[Excerpted text Boundary: Start]

There are small pieces of what's wrong with the movie scattered throughout the early portions, but it takes awhile for it all the set in. The first few glimpses into a post-apocalyptic society are always fun for me, seeing how they molded a ruined world to survive, what society is like, and so on. In this world, there is Neutral City, a hovel of collapsed buildings and wind turbines at the edge of the sentient forest. Its dwellers keep the peace with the forest and the forest grants them water in exchange. If the members violate the agreement, the Zruids of the forest take away their water (And because it's the future, they can't just call them druids). We never get clarification of what exactly the Zruids are. Sentient plants molded to look like people?  People who allowed themselves to be altered by the forest? More on human/plant hybrids later.

Neutral City wouldn't be very neutral if there wasn't a force that was less so. The village keeps the forest divided from the industrial state of Ragna, which is an orgy of everything hated in these environmental message movies. Billowing towers of coal smoke, an aesthetic design of pipe mazes and steel, and a militaristic society bent on taking back control of the world by force. A curious detail is every scene that takes place in Ragna's giant halls features hundreds of troops on standby and until very late in the movie, they never do anything. Is it literally their job to clock in and stand in the middle of the room for eight hours in case they're needed for something?

[Excerpted text Boundary: End]
[Data for analysis Boundary: Start]

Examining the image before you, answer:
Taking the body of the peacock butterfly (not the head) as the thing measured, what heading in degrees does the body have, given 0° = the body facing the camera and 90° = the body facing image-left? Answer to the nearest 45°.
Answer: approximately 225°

[Data for analysis Boundary: End]
[Data for analysis Boundary: Start]

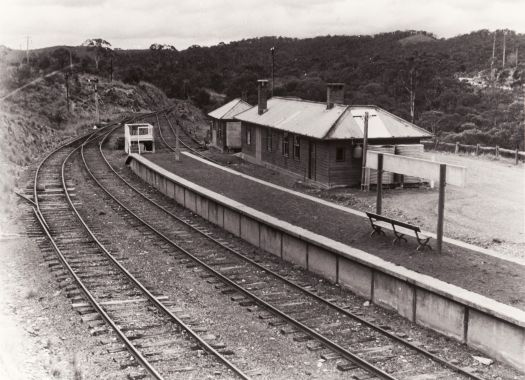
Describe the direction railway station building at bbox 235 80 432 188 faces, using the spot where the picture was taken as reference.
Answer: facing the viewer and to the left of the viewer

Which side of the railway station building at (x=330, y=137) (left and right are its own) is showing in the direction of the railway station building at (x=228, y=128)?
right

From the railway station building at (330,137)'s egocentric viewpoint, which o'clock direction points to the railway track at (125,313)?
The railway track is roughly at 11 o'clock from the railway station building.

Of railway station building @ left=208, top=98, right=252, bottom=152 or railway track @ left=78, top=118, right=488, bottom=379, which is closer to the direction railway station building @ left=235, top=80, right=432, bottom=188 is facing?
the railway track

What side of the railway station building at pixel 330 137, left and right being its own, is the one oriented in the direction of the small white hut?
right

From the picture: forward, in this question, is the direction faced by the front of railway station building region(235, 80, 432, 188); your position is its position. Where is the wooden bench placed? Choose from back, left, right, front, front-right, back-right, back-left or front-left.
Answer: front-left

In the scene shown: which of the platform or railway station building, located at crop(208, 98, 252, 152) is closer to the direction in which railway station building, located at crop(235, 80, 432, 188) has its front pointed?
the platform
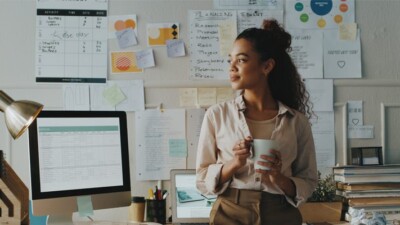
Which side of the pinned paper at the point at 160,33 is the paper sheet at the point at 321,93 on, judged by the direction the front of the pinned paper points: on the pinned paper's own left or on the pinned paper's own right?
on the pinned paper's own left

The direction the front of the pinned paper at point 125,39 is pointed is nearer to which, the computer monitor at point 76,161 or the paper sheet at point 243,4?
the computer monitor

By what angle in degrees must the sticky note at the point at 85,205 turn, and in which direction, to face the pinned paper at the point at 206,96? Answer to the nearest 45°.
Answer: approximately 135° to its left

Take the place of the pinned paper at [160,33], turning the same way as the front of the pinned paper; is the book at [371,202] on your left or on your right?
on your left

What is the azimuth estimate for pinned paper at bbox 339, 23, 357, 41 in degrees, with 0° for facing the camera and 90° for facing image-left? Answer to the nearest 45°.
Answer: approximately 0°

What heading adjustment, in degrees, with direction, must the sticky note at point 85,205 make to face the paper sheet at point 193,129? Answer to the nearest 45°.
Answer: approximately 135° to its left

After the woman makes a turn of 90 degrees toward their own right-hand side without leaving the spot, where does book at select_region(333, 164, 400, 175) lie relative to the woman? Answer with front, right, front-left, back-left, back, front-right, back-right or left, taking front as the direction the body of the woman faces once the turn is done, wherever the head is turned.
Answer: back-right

[Data for analysis Boundary: End]

§ Questions:
**A)** In the movie review, what do the Zruids take from Neutral City's dwellers if they break the agreement with the forest?
**B)** Retype the part of the movie review that begins at the words "There are small" and stops after "human/plant hybrids later.".
You won't need the records for this.

§ Answer list:
**A)** Their water.

**B)**
There are small pieces of what's wrong with the movie scattered throughout the early portions, but it takes awhile for it all the set in. The first few glimpses into a post-apocalyptic society are always fun for me, seeing how they molded a ruined world to survive, what society is like, and so on. In this world, there is Neutral City, a hovel of collapsed buildings and wind turbines at the edge of the sentient forest. Its dwellers keep the peace with the forest and the forest grants them water in exchange. If the members violate the agreement, the Zruids of the forest take away their water (And because it's the future, they can't just call them druids). We never get clarification of what exactly the Zruids are. Sentient plants molded to look like people?  People who allowed themselves to be altered by the forest? More on human/plant hybrids later.